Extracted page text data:

= Beginning of Section =

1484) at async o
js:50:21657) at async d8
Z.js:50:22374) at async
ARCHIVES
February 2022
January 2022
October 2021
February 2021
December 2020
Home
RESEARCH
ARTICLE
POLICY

= End of Section =
= Beginning of Section =

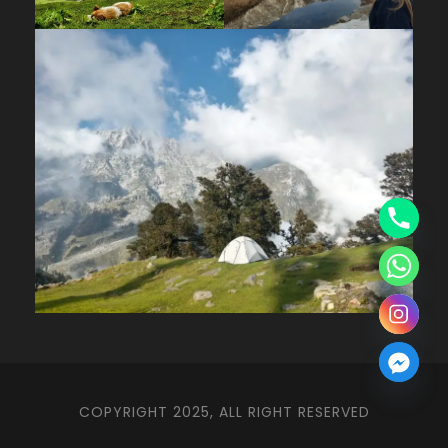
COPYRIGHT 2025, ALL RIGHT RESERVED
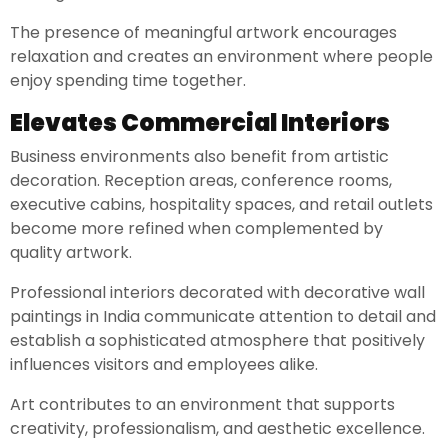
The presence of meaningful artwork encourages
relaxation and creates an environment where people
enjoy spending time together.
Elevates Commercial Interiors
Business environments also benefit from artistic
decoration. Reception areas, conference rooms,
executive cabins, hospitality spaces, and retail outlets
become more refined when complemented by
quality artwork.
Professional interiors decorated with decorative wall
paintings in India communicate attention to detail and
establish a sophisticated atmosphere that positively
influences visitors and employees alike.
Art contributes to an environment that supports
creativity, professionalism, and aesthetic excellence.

= End of Section =
= Beginning of Section =

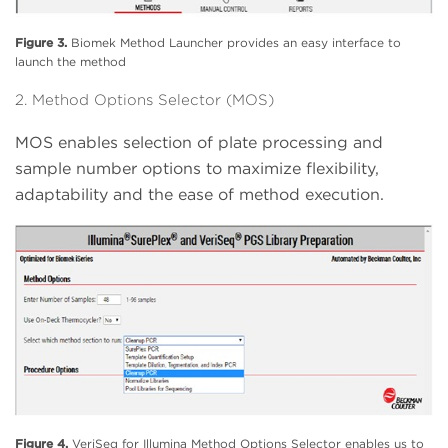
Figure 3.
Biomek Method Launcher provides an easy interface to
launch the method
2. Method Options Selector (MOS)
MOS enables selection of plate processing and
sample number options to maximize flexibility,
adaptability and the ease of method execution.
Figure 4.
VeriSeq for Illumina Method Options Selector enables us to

= End of Section =

* PROMPT
Nothing but the lines above from the one containing "Business environments also" through the one containing "paintings in India" should appear in the answer, each repeated exactly.

* EXERCISE SOLUTION
Business environments also benefit from artistic
decoration. Reception areas, conference rooms,
executive cabins, hospitality spaces, and retail outlets
become more refined when complemented by
quality artwork.
Professional interiors decorated with decorative wall
paintings in India communicate attention to detail and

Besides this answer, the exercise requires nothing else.